THE CONFEDERATE STATES
This is from the Daily Telegraph (Macon, Georgia), 18 February 1861, pg.
1, col. 4:
"THE CONFEDERATE STATES."
"The name is a good one, and means the same thing the old one did.
Confederate means United, and hence, though a different word is used, the
name is the same in meaning as that of the old government,"--_Griffin Union_.
There is a very important difference in the meaning of the terms
_"united"_ and _"confederate,"_ which it is desirable should be pointed out
and understood. We believe, if the name of the late Republic had been
"Confederate States" and not "_United_ States," the intestine quarrels to
which she fell a victim would in great part have been avoided, and the
country remained at peace. It was the misfortune of the terms "Union" and
"_United_ States," that they conveyed to the Northern mind an idea,
sedulously encouraged by their politicians from first to last, that the
country was literally a _unit_, subordinate in every thing to a central
power, to which it was responsible and amenable for every act of a political
character.
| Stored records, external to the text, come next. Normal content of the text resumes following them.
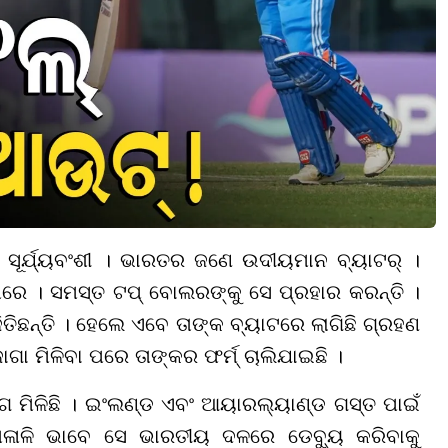
ସୂର୍ଯ୍ୟବଂଶୀ । ଭାରତର ଜଣେ ଉଦୀୟମାନ ବ୍ୟାଟର୍ ।
ମରେ । ସମସ୍ତ ଟପ୍ ବୋଲରଙ୍କୁ ସେ ପ୍ରହାର କରନ୍ତି ।
ତିଛନ୍ତି । ହେଲେ ଏବେ ତାଙ୍କ ବ୍ୟାଟରେ ଲାଗିଛି ଗ୍ରହଣ
 ମିଳିବା ପରେ ତାଙ୍କର ଫର୍ମ୍ ଚାଲିଯାଇଛି ।
ାଗ ମିଳିଛି । ଇଂଲଣ୍ଡ ଏବଂ ଆୟାରଲ୍ୟାଣ୍ଡ ଗସ୍ତ ପାଇଁ
େଳାଳି ଭାବେ ସେ ଭାରତୀୟ ଦଳରେ ଡେବ୍ୟୁ କରିବାକୁ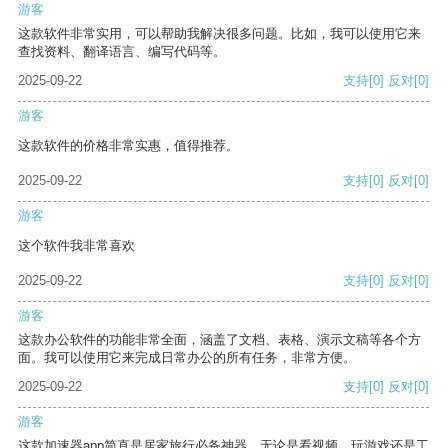
游客
这款软件非常实用，可以帮助我解决很多问题。比如，我可以使用它来
查找资料、翻译语言、编写代码等。
2025-09-22
支持
[0]
反对
[0]
游客
这款软件的价格非常实惠，值得推荐。
2025-09-22
支持
[0]
反对
[0]
游客
这个软件我非常喜欢
2025-09-22
支持
[0]
反对
[0]
游客
这款办公软件的功能非常全面，涵盖了文档、表格、演示文稿等各个方
面。我可以使用它来完成日常办公的所有任务，非常方便。
2025-09-22
支持
[0]
反对
[0]
游客
这款加速器app简直是居家旅行必备神器，无论是看视频、玩游戏还是工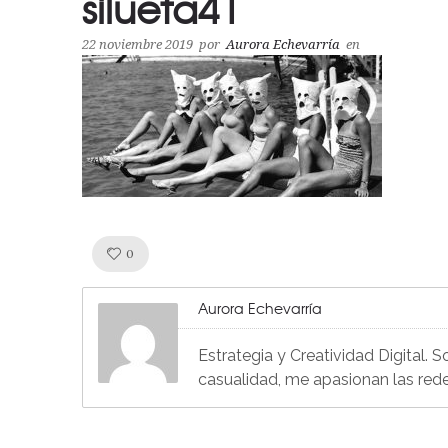
silueta41
22 noviembre 2019
por
Aurora Echevarría
en
Like!
0
Aurora Echevarría
Estrategia y Creatividad Digital. 
casualidad, me apasionan las red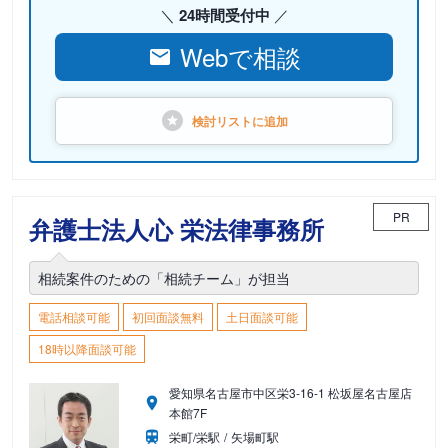
24時間受付中
Webで相談
検討リストに
追加
PR
弁護士法人心 栄法律事務所
相続案件のための「相続チーム」が担当
電話相談可能
初回面談無料
土日面談可能
18時以降面談可能
愛知県名古屋市中区栄3-16-1 松坂屋名古屋店
本館7F
栄町/栄駅
矢場町駅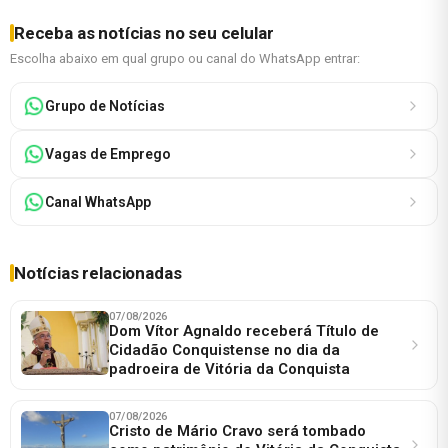
Receba as notícias no seu celular
Escolha abaixo em qual grupo ou canal do WhatsApp entrar:
Grupo de Notícias
Vagas de Emprego
Canal WhatsApp
Notícias relacionadas
07/08/2026
Dom Vítor Agnaldo receberá Título de
Cidadão Conquistense no dia da
padroeira de Vitória da Conquista
07/08/2026
Cristo de Mário Cravo será tombado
Hence, the Northern abolitionist became, in his own fancy,
responsible for the existence or the extension of slavery, and held, as a
corollary, that the Federal Government ought to prohibit both. This
pretension would have never been set up to any great extent, if a just idea
of the character of the government had been conveyed in its very name--if it
had been called for example "The Confederate States"--_i. e._ Sovereign
States (not _united_, merged into, cemented together, or compounded into one
government or sovereignty), but leagued together in a compact or alliance for
mutual support. There is about as much difference, then, between _"united"_
and _"confederate,"_ as there is between an egg nog and a fagot.